* Task description *
The listing below begins with the first line you should copy; stop after the line containing "Figure 4. Evolutions", and drop every picture.

* Information supplied *

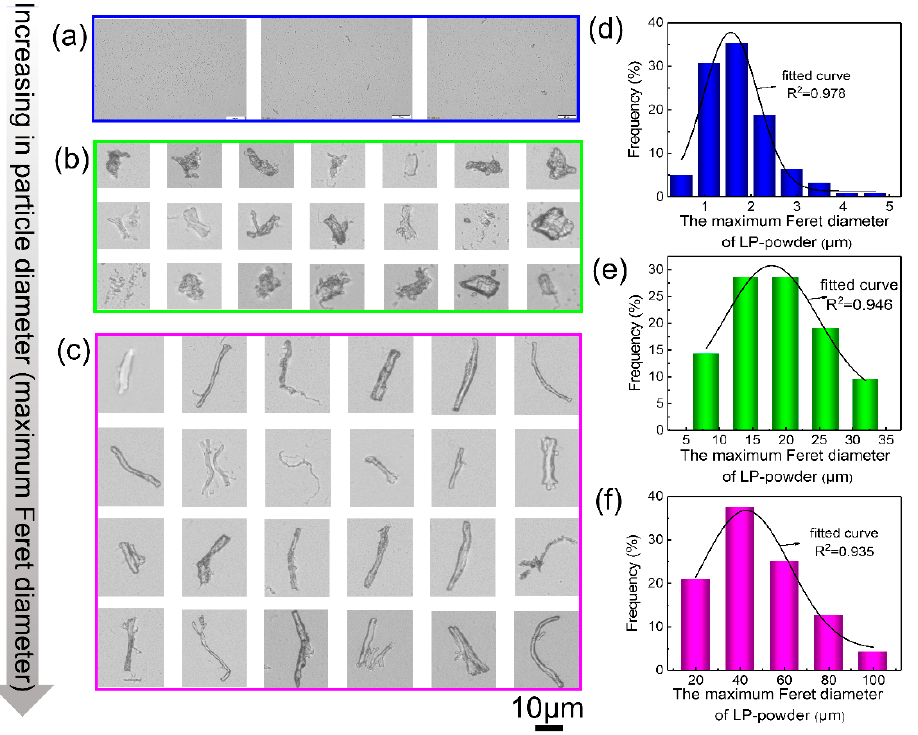
Figure 4. ( a – c ) Morphologies of the dot-like ( a ), rod-like ( b ), and fiber-like ( c ) particles; ( d – f ) histograms of the maximum Feret diameter of the dot-like ( d ), rod-like ( e ), and fiber-like ( f ) particles.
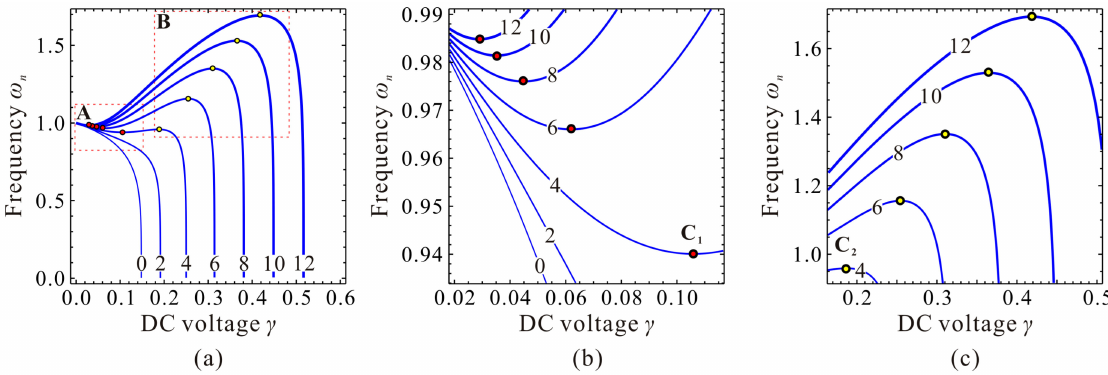
Figure 4. Evolutions of the fundamental frequency ω n versus DC voltage γ for different cubic stiffness α . global view ( a ); local view in region A ( b ); local view in region B ( c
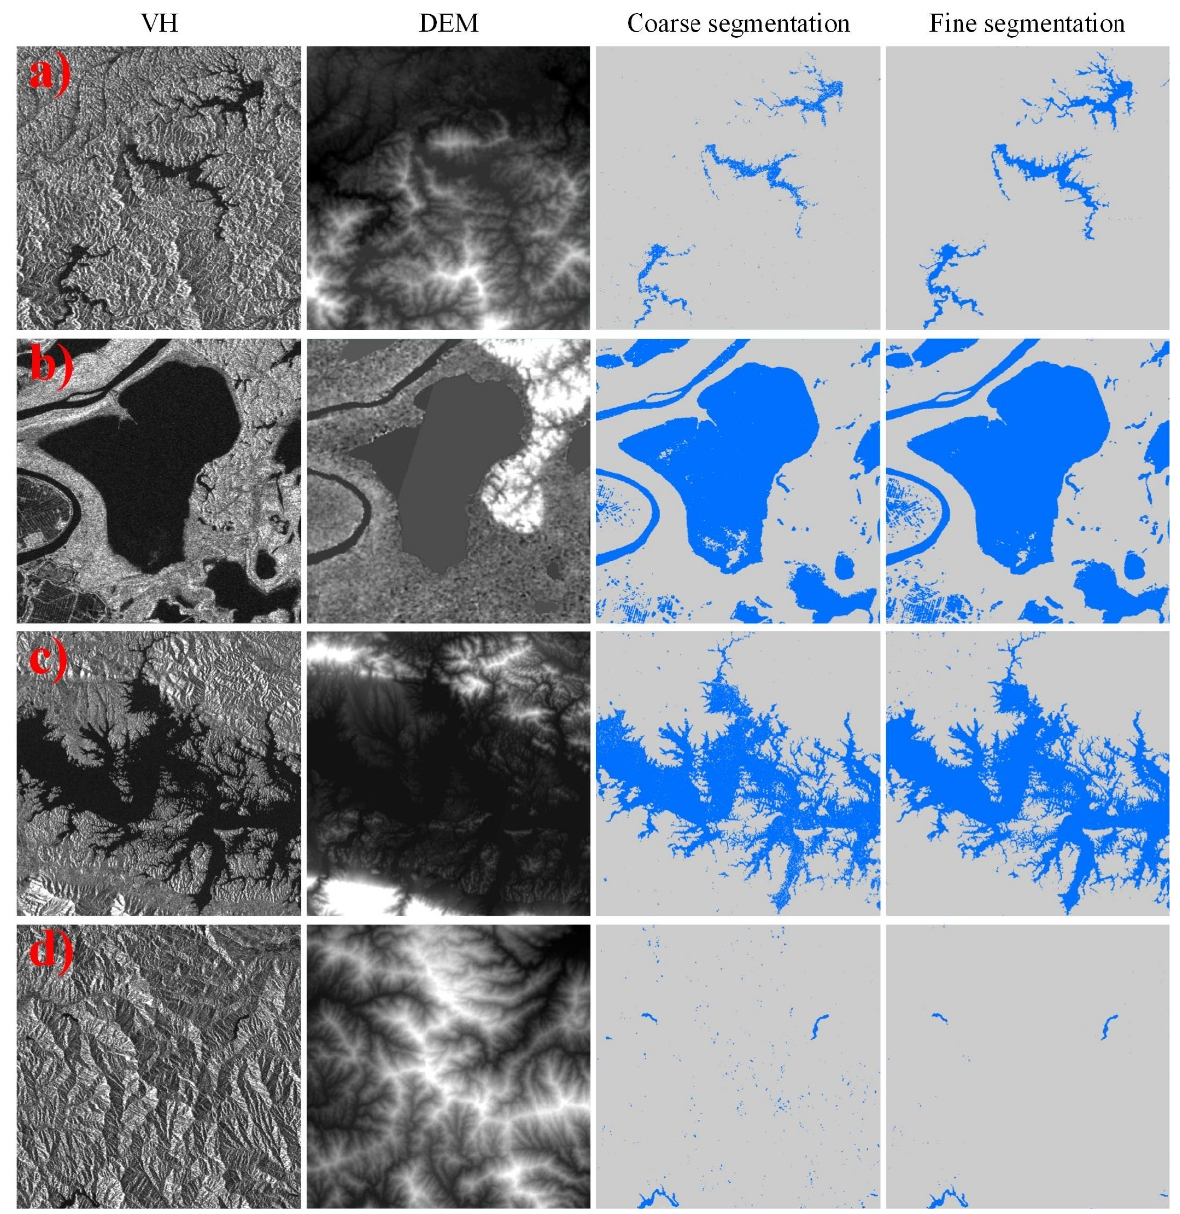
Figure 4. Examples of the re fi ned segmentations for several regions. ( a ) The water bodies in mountainous areas. ( b ) The rivers and the lakes. ( c ) The lakes. ( d ) The mountain areas.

* Written response *
Figure 4. ( a – c ) Morphologies of the dot-like ( a ), rod-like ( b ), and fiber-like ( c ) particles; ( d – f ) histograms of the maximum Feret diameter of the dot-like ( d ), rod-like ( e ), and fiber-like ( f ) particles.
Figure 4. Evolutions of the fundamental frequency ω n versus DC voltage γ for different cubic stiffness α . global view ( a ); local view in region A ( b ); local view in region B ( c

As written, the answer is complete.